Hadianto Akan Sensus Ulang Warga Miskin

26
Walikota dan Wakil Walikota Palu terpilih, Hadianto Rasyid-dr Reny Lamadjido didampingi tim pemenangannya memberikan keterangan pers terkait sejumlah program yang akan dijalankan keduanya selama memimpin Kota Palu nanti. (Foto: Istimewa)

Palu, Metrosulawesi.id – Wali Kota Palu terpilih , Hadianto Rasyid berencana melakukan sensus penduduk secara manual khusus wilayah Palu. Ini sebagai langkah konkrit menentukan secara objektif warga kurang mampu sebagai penerima manfaat program-program sosial yang akan ia laksanakan mendatang.

“Sensus penduduk secara manual untuk memastikan masyarakat yang keadaan ekonominya berat akan diprioritaskan mendapat program gratis,” kata Hadianto.

Dengan begitu, penyaluran bantuan bisa tepat sasaran. Hasil sensus lokal uga akan menjadi acuan untuk menyesuaikan jumlah warga yang belum tersentuh dengan kuota bantuan yang akan direalisasikan.

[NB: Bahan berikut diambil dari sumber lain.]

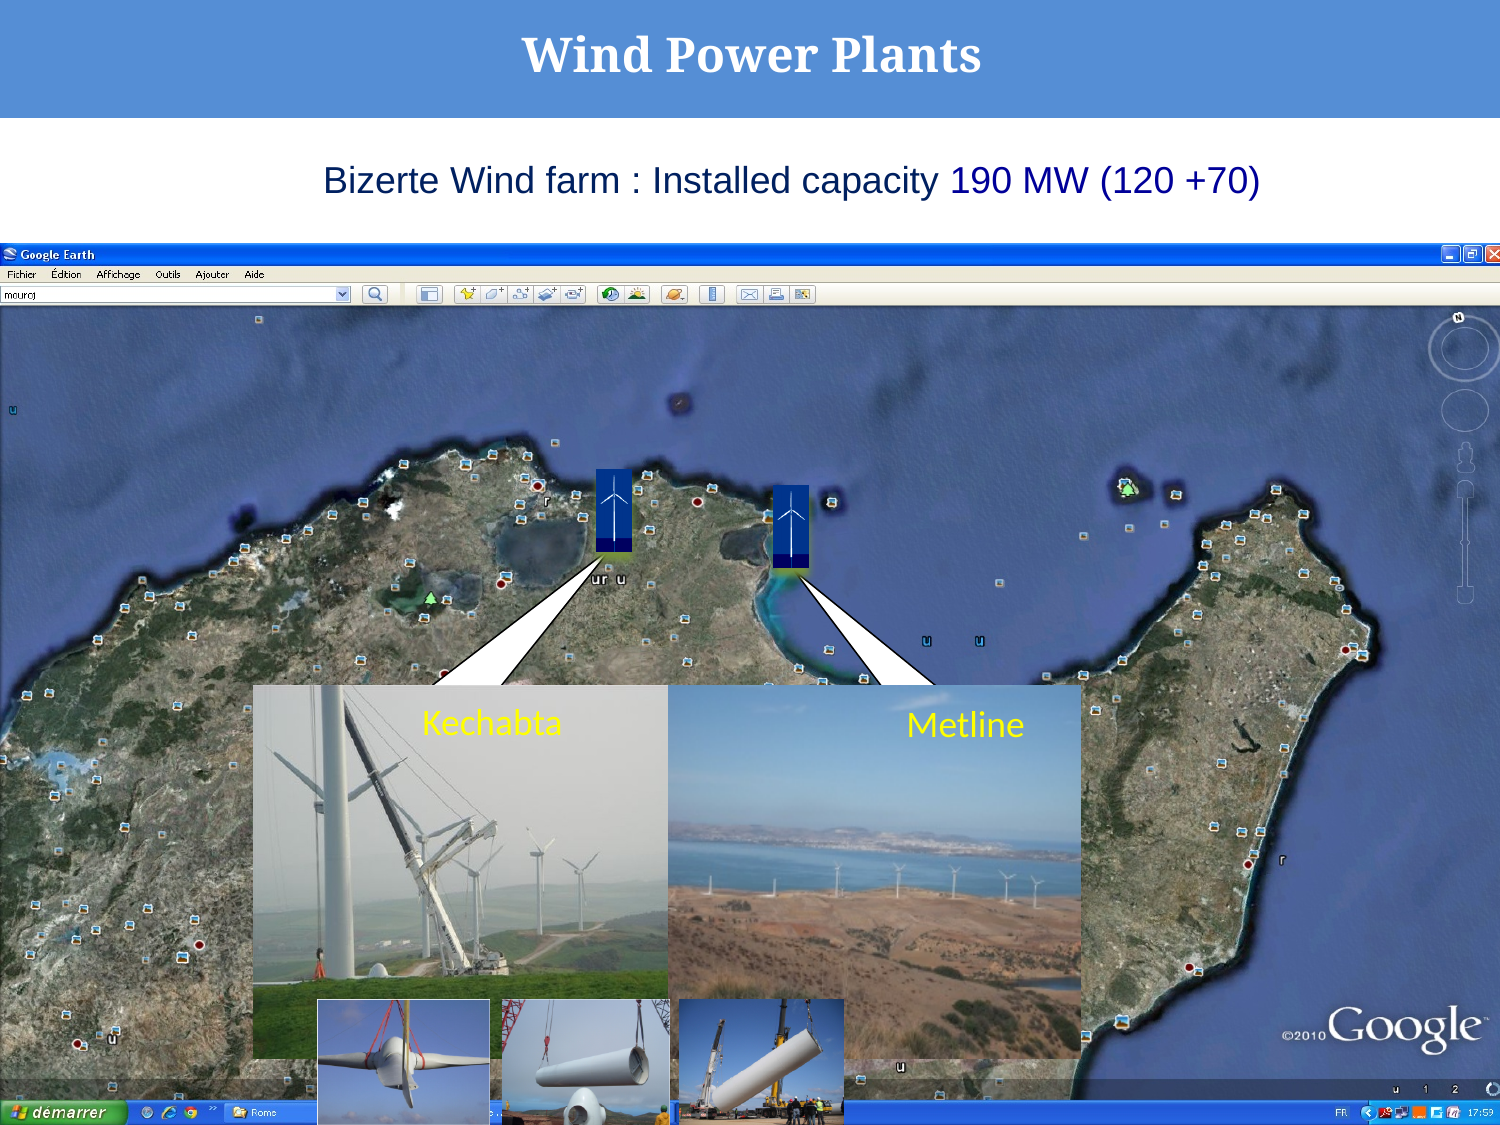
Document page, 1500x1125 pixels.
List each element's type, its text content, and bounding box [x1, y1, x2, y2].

picture [0, 243, 1500, 1125]
text_box Bizerte Wind farm : Installed capacity 190 MW (120 +70) [123, 148, 1471, 209]
text_box Wind Power Plants [0, 0, 1500, 118]
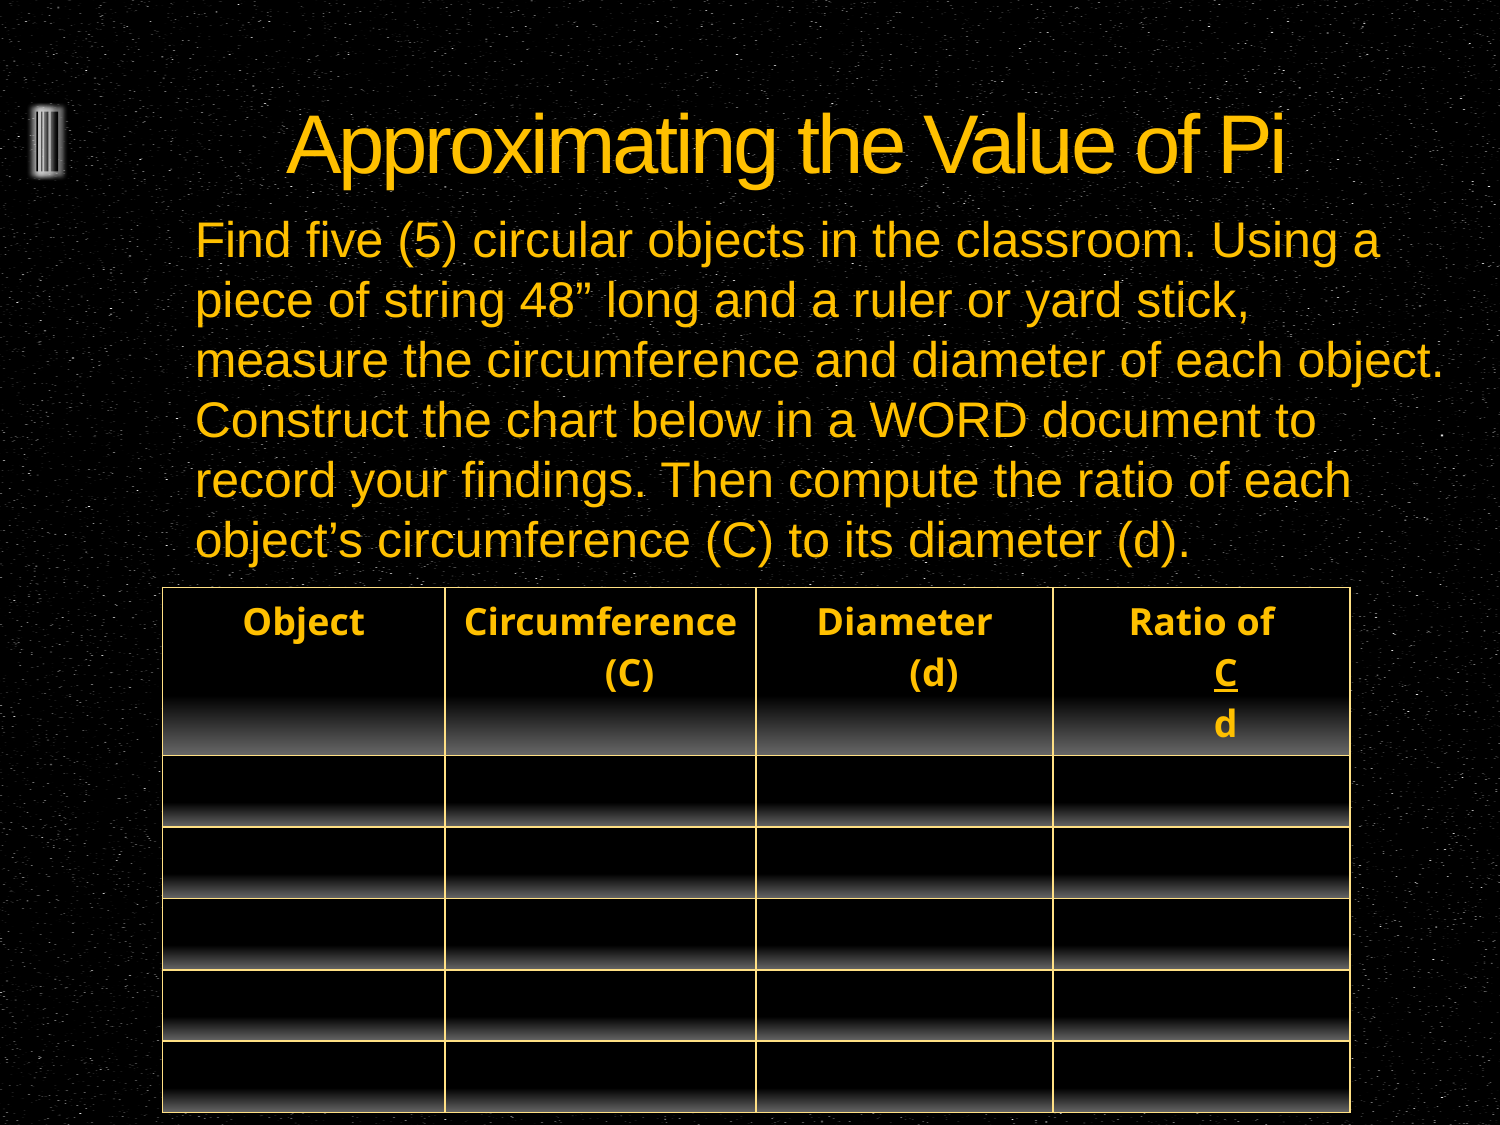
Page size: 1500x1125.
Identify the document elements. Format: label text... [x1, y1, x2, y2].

table_cell [757, 756, 1052, 826]
table_header Ratio of C d [1054, 588, 1349, 755]
table_cell [1054, 1042, 1349, 1112]
title Approximating the Value of Pi [112, 44, 1463, 236]
table_header Diameter (d) [757, 588, 1052, 755]
picture [0, 0, 1500, 1125]
table_cell [446, 1042, 755, 1112]
table_cell [1054, 828, 1349, 898]
table_cell [757, 971, 1052, 1040]
table_header Circumference (C) [446, 588, 755, 755]
table_cell [163, 828, 444, 898]
table_cell [1054, 971, 1349, 1040]
table_header Object [163, 588, 444, 755]
list Find five (5) circular objects in the classroom. Using a piece of string 48” long and a ruler or yard stick, measure the circumference and diameter of each object. Construct the chart below in a WORD document to record your findings. Then compute the ratio of each object’s circumference (C) to its diameter (d). [112, 236, 1463, 986]
table_cell [163, 756, 444, 826]
table_cell [163, 971, 444, 1040]
table_cell [757, 828, 1052, 898]
table_cell [163, 899, 444, 969]
table_cell [446, 828, 755, 898]
table_cell [757, 1042, 1052, 1112]
table_cell [446, 756, 755, 826]
table_cell [163, 1042, 444, 1112]
table_cell [446, 971, 755, 1040]
table_cell [757, 899, 1052, 969]
table_cell [446, 899, 755, 969]
table_cell [1054, 756, 1349, 826]
table_cell [1054, 899, 1349, 969]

“Kalau misalnya kuota masih ada maka akan dilihat untuk menyesuaikan. Intinya kita berusaha memberi sentuhan sebanyak-banyaknya kepada masyarakat Kota Palu khusunya berkaitan dengan masalah kesehatan dan pendidikan,” terangnya.

Di bagian lain Hadi menjelaskan, dibulan pertama pemerintahannya nanti tentu akan berhadapan dengan masalah Penyintas bencana yang saat ini masih berada di Huntara. Serta masalah relokasi penyintas menuunu Huntap termasuk probelm penyaluran dana stimulan perbaikan rumah.

“Kami berharap ada pencapaian besar dalam 4 bulan kedepan setelah kami dilantik menjadi Wali Kota dan Wakil Wali Kota Palu. Kita harap bisa mendapat gambaran yang lebih baik atas penyelesaiannya. Termasuk masalah kebersihan, kawasan kelihatan yang belum rapi setelah bencana, akan coba kami rapikan secepatnya,” kata Hadianto dalam keterangan persnya.

Selain itu, pandemi Covid-19 ujanrya juga sudah menjadi bagian kerja yang secara otomatis melekat. Terlebih pada Januari 2020 pemerintah berencana menyalurkan vaksin.

Dia menambahkan, ada sebanyak 53 program kerja prioritas yang akan ia laksanakan dalam periodenya. Terkait apakah kemampuan APBD Palu nantinya bisa mengakomodir, maka hal itu jelasnya akan dibagi dalam prioritas-prioritas untuk direalisasikan.

“Kalau kita bicara program kerja inikan berarti program kerja untuk satu periode,” jelasnya lagi.

Ia berharap ada sebagain program kerjanya nanti yang sudah bisa tercover dalam APBD ditahun pertama menjabat.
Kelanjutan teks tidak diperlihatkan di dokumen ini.